Emergence of severe spondyloarthropathy-related entheseal pathology following successful vedolizumab therapy for inflammatory bowel disease
Abstract
Objectives
Vedolizumab (VDZ) blocks α4β7 integrin and is licenced for the treatment of IBD. It has been associated with mild SpA-related features, including sacroiliitis and synovitis. Herein we report a series of cases demonstrating the emergence of severe SpA-associated enthesitis/osteitis following successful IBD therapy with VDZ.
Methods
We evaluated 11 VDZ-treated patients with IBD across seven centres who developed severe active SpA and/or enthesopathy, with the aim of characterizing the VDZ-associated SpA or entheseal flares.
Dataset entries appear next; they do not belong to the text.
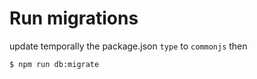 # Run migrations

update temporally the package.json `type` to `commonjs` then

`$ npm run db:migrate`
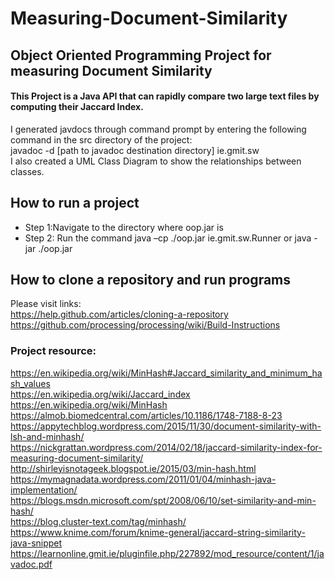 # Measuring-Document-Similarity
## Object Oriented Programming Project for measuring Document Similarity
#### This Project is a Java API that  can rapidly compare two large text files by computing their Jaccard Index.
I generated javdocs through command prompt by entering the following command in the src directory of the project:<br/>
javadoc -d [path to javadoc destination directory] ie.gmit.sw<br/>
I also created a UML Class Diagram to show the relationships between classes.

## How to run a project
- Step 1:Navigate to the directory where oop.jar is
- Step 2: Run the command java –cp ./oop.jar ie.gmit.sw.Runner or java -jar ./oop.jar

## How to clone a repository and run programs
Please visit links: <br />
https://help.github.com/articles/cloning-a-repository<br />
https://github.com/processing/processing/wiki/Build-Instructions

### Project resource:
https://en.wikipedia.org/wiki/MinHash#Jaccard_similarity_and_minimum_hash_values<br />
https://en.wikipedia.org/wiki/Jaccard_index<br />
https://en.wikipedia.org/wiki/MinHash<br />
https://almob.biomedcentral.com/articles/10.1186/1748-7188-8-23<br />
https://appytechblog.wordpress.com/2015/11/30/document-similarity-with-lsh-and-minhash/<br />
https://nickgrattan.wordpress.com/2014/02/18/jaccard-similarity-index-for-measuring-document-similarity/<br />
http://shirleyisnotageek.blogspot.ie/2015/03/min-hash.html<br />
https://mymagnadata.wordpress.com/2011/01/04/minhash-java-implementation/<br />
https://blogs.msdn.microsoft.com/spt/2008/06/10/set-similarity-and-min-hash/<br />
https://blog.cluster-text.com/tag/minhash/<br />
https://www.knime.com/forum/knime-general/jaccard-string-similarity-java-snippet<br />
https://learnonline.gmit.ie/pluginfile.php/227892/mod_resource/content/1/javadoc.pdf<br />


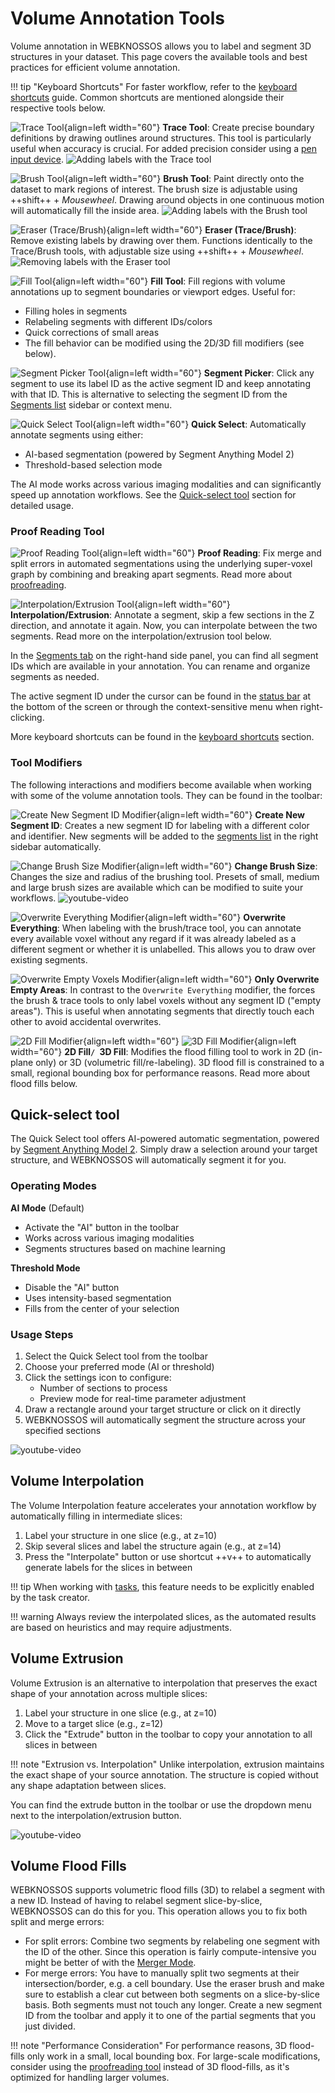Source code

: # Volume Annotation Tools

Volume annotation in WEBKNOSSOS allows you to label and segment 3D structures in your dataset. This page covers the available tools and best practices for efficient volume annotation.

!!! tip "Keyboard Shortcuts"
    For faster workflow, refer to the [keyboard shortcuts](../ui/keyboard_shortcuts.md) guide. Common shortcuts are mentioned alongside their respective tools below.

![Trace Tool](../ui/images/trace-tool.jpg){align=left width="60"}
**Trace Tool**: Create precise boundary definitions by drawing outlines around structures. This tool is particularly useful when accuracy is crucial. For added precision consider using a [pen input device](../pen_tablets.md). 
![Adding labels with the Trace tool](../images/volume_trace.gif)

![Brush Tool](../ui/images/brush-tool.jpg){align=left width="60"} 
**Brush Tool**: Paint directly onto the dataset to mark regions of interest. The brush size is adjustable using ++shift++ + _Mousewheel_. Drawing around objects in one continuous motion will automatically fill the inside area.
![Adding labels with the Brush tool](../images/volume_brush.gif)

![Eraser (Trace/Brush)](../ui/images/eraser-tool.jpg){align=left width="60"} 
 **Eraser (Trace/Brush)**: Remove existing labels by drawing over them. Functions identically to the Trace/Brush tools, with adjustable size using ++shift++ + _Mousewheel_.
![Removing labels with the Eraser tool](../images/volume_delete.gif)

![Fill Tool](../ui/images/fill-tool.jpg){align=left width="60"} 
**Fill Tool**: Fill regions with volume annotations up to segment boundaries or viewport edges. Useful for:
- Filling holes in segments
- Relabeling segments with different IDs/colors
- Quick corrections of small areas
- The fill behavior can be modified using the 2D/3D fill modifiers (see below).

![Segment Picker Tool](../ui/images/segment-picker-tool.jpg){align=left width="60"} 
**Segment Picker**: Click any segment to use its label ID as the active segment ID and keep annotating with that ID. This is alternative to selecting the segment ID from the [Segments list](./segments_list.md) sidebar or context menu.

![Quick Select Tool](../ui/images/quickselect-tool.jpg){align=left width="60"} 
**Quick Select**: Automatically annotate segments using either:
- AI-based segmentation (powered by Segment Anything Model 2)
- Threshold-based selection mode

The AI mode works across various imaging modalities and can significantly speed up annotation workflows. See the [Quick-select tool](#quick-select-tool) section for detailed usage.

### Proof Reading Tool
![Proof Reading Tool](../ui/images/proofreading-tool.jpg){align=left width="60"} 
**Proof Reading**: Fix merge and split errors in automated segmentations using the underlying super-voxel graph by combining and breaking apart segments. Read more about [proofreading](../proofreading/tools.md).

![Interpolation/Extrusion Tool](../ui/images/interpolation-tool.jpg){align=left width="60"} 
**Interpolation/Extrusion**: Annotate a segment, skip a few sections in the Z direction, and annotate it again. Now, you can interpolate between the two segments. Read more on the interpolation/extrusion tool below. 

In the [Segments tab](./segments_list.md) on the right-hand side panel, you can find all segment IDs which are available in your annotation. You can rename and organize segments as needed.

The active segment ID under the cursor can be found in the [status bar](../ui/status_bar.md) at the bottom of the screen or through the context-sensitive menu when right-clicking.

More keyboard shortcuts can be found in the [keyboard shortcuts](../ui/keyboard_shortcuts.md) section.

### Tool Modifiers
The following interactions and modifiers become available when working with some of the volume annotation tools. They can be found in the toolbar:

![Create New Segment ID Modifier](./images/new-segment-modifier.jpg){align=left width="60"} 
**Create New Segment ID**: Creates a new segment ID for labeling with a different color and identifier. New segments will be added to the [segments list](./segments_list.md) in the right sidebar automatically.

![Change Brush Size Modifier](./images/brush-size-modifier.jpg){align=left width="60"} 
**Change Brush Size**: Changes the size and radius of the brushing tool. Presets of small, medium and large brush sizes are available which can be modified to suite your workflows. ![youtube-video](https://www.youtube.com/embed/JkpSTKuNZKg)

![Overwrite Everything Modifier](./images/overwrite-everything-modifier.jpg){align=left width="60"} 
**Overwrite Everything**: When labeling with the brush/trace tool, you can annotate every available voxel without any regard if it was already labeled as a different segment or whether it is unlabelled. This allows you to draw over existing segments.

![Overwrite Empty Voxels Modifier](./images/overwrite-empty-modifier.jpg){align=left width="60"} 
**Only Overwrite Empty Areas**: In contrast to the `Overwrite Everything` modifier, the forces the brush & trace tools to only label voxels without any segment ID ("empty areas"). This is useful when annotating segments that directly touch each other to avoid accidental overwrites.

![2D Fill Modifier](./images/2d-modifier.jpg){align=left width="60"} 
![3D Fill Modifier](./images/3d-modifier.jpg){align=left width="60"} 
**2D Fill`/ `3D Fill**: Modifies the flood filling tool to work in 2D (in-plane only) or 3D (volumetric fill/re-labeling). 3D flood fill is constrained to a small, regional bounding box for performance reasons. Read more about flood fills below.


## Quick-select tool
The Quick Select tool offers AI-powered automatic segmentation, powered by [Segment Anything Model 2](https://ai.meta.com/blog/segment-anything-2/). Simply draw a selection around your target structure, and WEBKNOSSOS will automatically segment it for you.

### Operating Modes

**AI Mode** (Default)

- Activate the "AI" button in the toolbar
- Works across various imaging modalities
- Segments structures based on machine learning

**Threshold Mode**

- Disable the "AI" button
- Uses intensity-based segmentation
- Fills from the center of your selection

### Usage Steps

1. Select the Quick Select tool from the toolbar
2. Choose your preferred mode (AI or threshold)
3. Click the settings icon to configure:
    - Number of sections to process
    - Preview mode for real-time parameter adjustment
4. Draw a rectangle around your target structure or click on it directly
5. WEBKNOSSOS will automatically segment the structure across your specified sections

![youtube-video](https://www.youtube.com/embed/FnIor77Dg8s)

## Volume Interpolation

The Volume Interpolation feature accelerates your annotation workflow by automatically filling in intermediate slices:

1. Label your structure in one slice (e.g., at z=10)
2. Skip several slices and label the structure again (e.g., at z=14)
3. Press the "Interpolate" button or use shortcut ++v++ to automatically generate labels for the slices in between

!!! tip
    When working with [tasks](../tasks_projects/tasks.md), this feature needs to be explicitly enabled by the task creator.

!!! warning
    Always review the interpolated slices, as the automated results are based on heuristics and may require adjustments.

## Volume Extrusion

Volume Extrusion is an alternative to interpolation that preserves the exact shape of your annotation across multiple slices:

1. Label your structure in one slice (e.g., at z=10)
2. Move to a target slice (e.g., z=12)
3. Click the "Extrude" button in the toolbar to copy your annotation to all slices in between

!!! note "Extrusion vs. Interpolation"
    Unlike interpolation, extrusion maintains the exact shape of your source annotation. The structure is copied without any shape adaptation between slices.

You can find the extrude button in the toolbar or use the dropdown menu next to the interpolation/extrusion button.

![youtube-video](https://www.youtube.com/embed/GucpEA6Wev8)

## Volume Flood Fills

WEBKNOSSOS supports volumetric flood fills (3D) to relabel a segment with a new ID. Instead of having to relabel segment slice-by-slice, WEBKNOSSOS can do this for you. This operation allows you to fix both split and merge errors:

- For split errors: Combine two segments by relabeling one segment with the ID of the other. Since this operation is fairly compute-intensive you might be better of with the [Merger Mode](../proofreading/merger_mode.md).
- For merge errors: You have to manually split two segments at their intersection/border, e.g. a cell boundary. Use the eraser brush and make sure to establish a clear cut between both segments on a slice-by-slice basis. Both segments must not touch any longer. Create a new segment ID from the toolbar and apply it to one of the partial segments that you just divided.

!!! note "Performance Consideration"
    For performance reasons, 3D flood-fills only work in a small, local bounding box. For large-scale modifications, consider using the [proofreading tool](../proofreading/tools.md) instead of 3D flood-fills, as it's optimized for handling larger volumes.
Imaging features demonstrating particularly severe disease were recorded.
Results
De novo SpA developed in 9 of 11 patients and flare of known SpA in 2 patients, with 4 patients requiring hospitalization due to disease severity. Available data showed that one of seven cases were HLA-B27 positive. The median time from VDZ initiation to flare was 12 weeks, with IBD well controlled in 7 of 10 patients (no data for 1 patient) at flare. Severe SpA enthesitis/osteitis was evident on MRI or US, including acute sacroiliitis (n = 5), extensive vertebral osteitis (n = 1), peri-facetal oedema (n = 1) and isolated peripheral enthesitis (n = 3). Due to arthritis severity, VDZ was discontinued in 9 of 11 patients and a change in therapy, including alternative anti-TNF, was initiated.
Conclusion
Severe SpA, predominantly HLA-B27 negative, with osteitis/enthesitis may occur under successful VDZ treatment for IBD, including in subjects with prior anti-TNF therapy for intestinal disease.